Health Minister Adrian Dix said the chance of public health orders being lifted before the end of May or early weeks of June was “little to none.”
Henry said once this current epidemic wave had passed, the province can begin to think about ways to reduce restrictions and move back to focusing on containing individual imported cases and outbreak clusters of the virus.
Twenty-four people have now died in B.C. of COVID-19, while 1,013 people have been confirmed to have the disease.
Outbreaks have been confirmed in 19 seniors’ care facilities.
Of those, however, Henry said 507 of them — more than 50 per cent — have now recovered.
That leaves 482 confirmed, active cases, 128 of whom are people in hospital and 61 in intensive care.
The total number of B.C. cases is unknown, as some symptomatic people have been told to assume they have the virus and self-isolate.

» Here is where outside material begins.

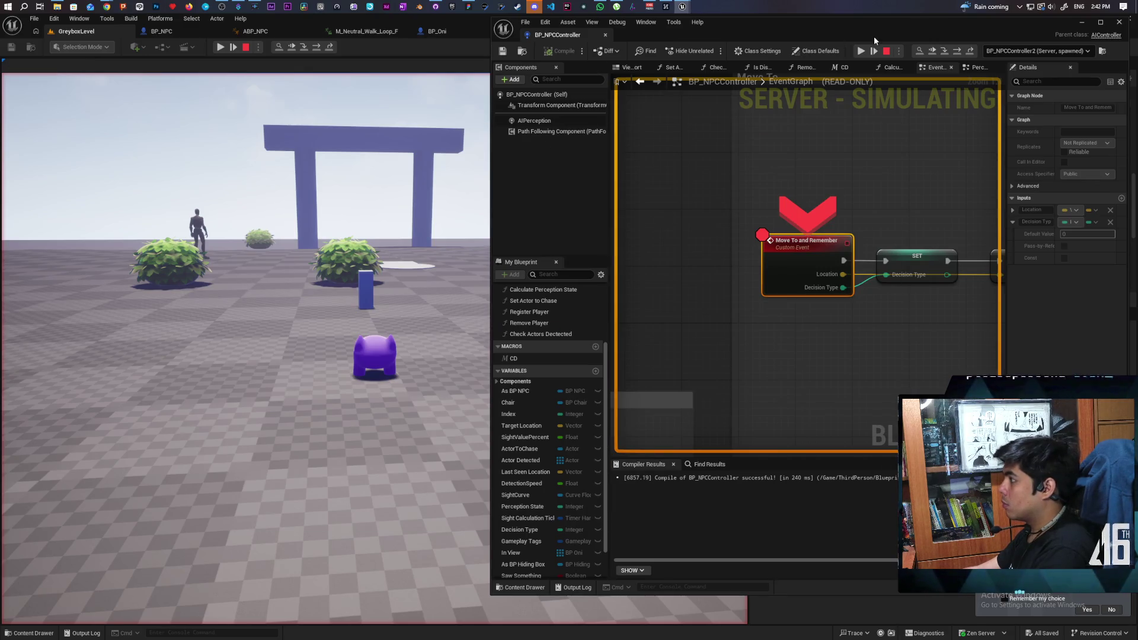
pyautogui.click(929, 52)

Meanwhile, the Interior Health region had identified its first large community outbreak, involving temporary foreign workers at a West Kelowna agriculture business.
Bylands Nurseries has been put under quarantine, Henry said, while the affected workers are isolated in company housing and receiving care.
Earlier Tuesday, Prime Minister Justin Trudeau said Canada had signed contracts with three companies to begin producing critically needed personal protective equipment for health-care workers.
B.C. has faced its own shortage of protective gear, with the province looking at ways to reduce usage, and even re-use some items.
On Monday, Health Minister Adrian Dix said the province had received a shipment of one million masks, but continued to face stiff international competition as it looked to source more gear.